TASK BRIEF:
Rewrite the lines below, replacing every "Hessen" with "Hesse" and keeping everything else the same. Leave the pictures out of your answer.

SUPPLIED DATA:
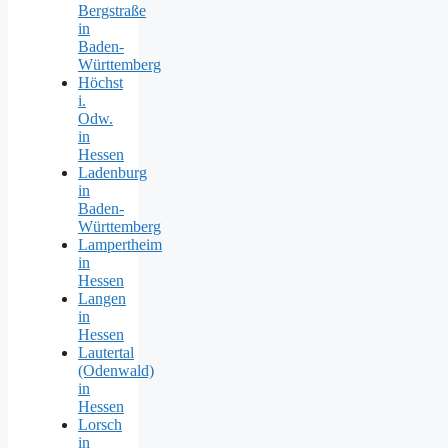
Bergstraße
in
Baden-
Württemberg
Höchst
i.
Odw.
in
Hessen
Ladenburg
in
Baden-
Württemberg
Lampertheim
in
Hessen
Langen
in
Hessen
Lautertal
(Odenwald)
in
Hessen
Lorsch
in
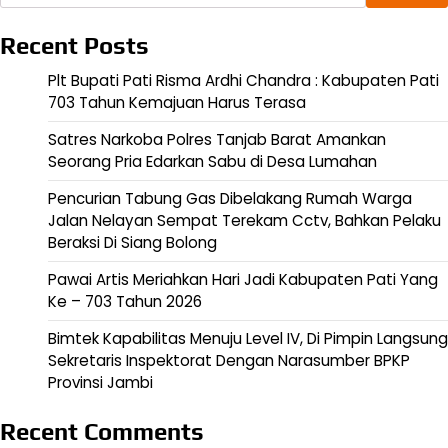
Recent Posts
Plt Bupati Pati Risma Ardhi Chandra : Kabupaten Pati
703 Tahun Kemajuan Harus Terasa
Satres Narkoba Polres Tanjab Barat Amankan
Seorang Pria Edarkan Sabu di Desa Lumahan
Pencurian Tabung Gas Dibelakang Rumah Warga
Jalan Nelayan Sempat Terekam Cctv, Bahkan Pelaku
Beraksi Di Siang Bolong
Pawai Artis Meriahkan Hari Jadi Kabupaten Pati Yang
Ke – 703 Tahun 2026
Bimtek Kapabilitas Menuju Level IV, Di Pimpin Langsung
Sekretaris Inspektorat Dengan Narasumber BPKP
Provinsi Jambi
Recent Comments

RESULT OF THIS EXERCISE:
Bergstraße
in
Baden-
Württemberg
Höchst
i.
Odw.
in
Hesse
Ladenburg
in
Baden-
Württemberg
Lampertheim
in
Hesse
Langen
in
Hesse
Lautertal
(Odenwald)
in
Hesse
Lorsch
in
Recent Posts
Plt Bupati Pati Risma Ardhi Chandra : Kabupaten Pati
703 Tahun Kemajuan Harus Terasa
Satres Narkoba Polres Tanjab Barat Amankan
Seorang Pria Edarkan Sabu di Desa Lumahan
Pencurian Tabung Gas Dibelakang Rumah Warga
Jalan Nelayan Sempat Terekam Cctv, Bahkan Pelaku
Beraksi Di Siang Bolong
Pawai Artis Meriahkan Hari Jadi Kabupaten Pati Yang
Ke – 703 Tahun 2026
Bimtek Kapabilitas Menuju Level IV, Di Pimpin Langsung
Sekretaris Inspektorat Dengan Narasumber BPKP
Provinsi Jambi
Recent Comments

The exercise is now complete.